**Goals**:
a - In the tutorial on segmenting scenes with audio, what does a Segment correspond to?
b - Carry on the tutorial on segmenting scenes with audio, starting right after its last sentence.

**Text section**:
Segmentation into scenes using audio

This tutorial addresses the following points:

  • audio feature extraction
  • temporal segmentation using "sliding window" approach
  • evaluation of the segmentation result

In [1]:
%pylab inline


Populating the interactive namespace from numpy and matplotlib

In [2]:
# pyannote.core package provides core pyannote data structures.
# (available at http://github.com/pyannote)
from pyannote.core import Segment, Timeline

uri stands for uniform resource identifier.


In [3]:
uri = 'GameOfThrones.Season01.Episode01'

Let's start by loading the reference (i.e. manual) segmentation into scenes.
It is stored in data/GameOfThrones.Season01.Episode01/scenes.txt.


In [4]:
with open('data/GameOfThrones.Season01.Episode01/scenes.txt', 'r') as f:
    lines = [line.split() for line in f.readlines()]

Timeline objects are used to store set of Segment (one per scene).
A Segment corresponds to a time range (with a start time and an end time, in seconds).


In [5]:
reference = Timeline(uri=uri)
for start_time, end_time, _ in lines:
    segment = Segment(start=float(start_time), end=float(end_time))
    reference.add(segment)

Now, we will initialize an extractor of MFCC features (including energy and 12 first coefficients).

**Data extract**:
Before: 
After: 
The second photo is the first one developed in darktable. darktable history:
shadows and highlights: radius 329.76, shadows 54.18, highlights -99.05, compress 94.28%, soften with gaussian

**Task-by-task results**:
a - A time range with a start time and an end time, in seconds.

b -
In [6]:
# pyannote.features package provides feature extraction tools.
# (available at http://github.com/pyannote)
from pyannote.features.audio.yaafe import YaafeMFCC
mfcc_extractor = YaafeMFCC(e=True, coefs=12)

Once initialized, it can be used to extract the actual features.
Beware, it may take a while (a few seconds for a one hour episode).


In [7]:
features = mfcc_extractor.extract('data/GameOfThrones.Season01.Episode01/english.wav')

Features instances have several handy methods.
crop is one of them and allows to get all features for a given pyannote.Segment in a numpy.array.


In [8]:
x = features.crop(Segment(0., 10.))
print x.shape


(625, 13)

Let's plot audio signal energy for the first 30 seconds.


In [9]:
plt.plot(features.crop(Segment(40, 60))[:,0])


Out[9]:
[<matplotlib.lines.Line2D at 0x11a434a90>]

Now, we are going to segment the episode using Gaussian divergence.
Two sliding windows (left and right) of 20 seconds each are used, with a step of 1 second.


In [10]:
# pyannote.algorithms provides algorithms for multimedia document processing.
# (available at http://github.com/pyannote)
from pyannote.algorithms.segmentation.sliding_window import SegmentationGaussianDivergence
segmenter = SegmentationGaussianDivergence(duration=20, step=1)

One can use segmenter to compute the Gaussian divergence d between left and right windows for each position t of the sliding windows...


In [11]:
T, D = zip(*[(t, d) for (t, d) in segmenter.iterdiff(features)]);


/Volumes/home/Development/virtualenv/pyannote.algorithms/lib/python2.7/site-packages/numpy/core/_methods.py:55: RuntimeWarning: Mean of empty slice.
  warnings.warn("Mean of empty slice.", RuntimeWarning)

... and consequently plot $d = f(t)$ alongside the actual position of scene boundaries.


In [12]:
for segment in reference:
    plt.plot([segment.start, segment.start], [0, 20], 'r')
plt.plot(T, D)
plt.xlim(0, 2000)
plt.ylim(0,20);


It looks like setting a detection threshold $\theta = 7$ might do (some of) the trick.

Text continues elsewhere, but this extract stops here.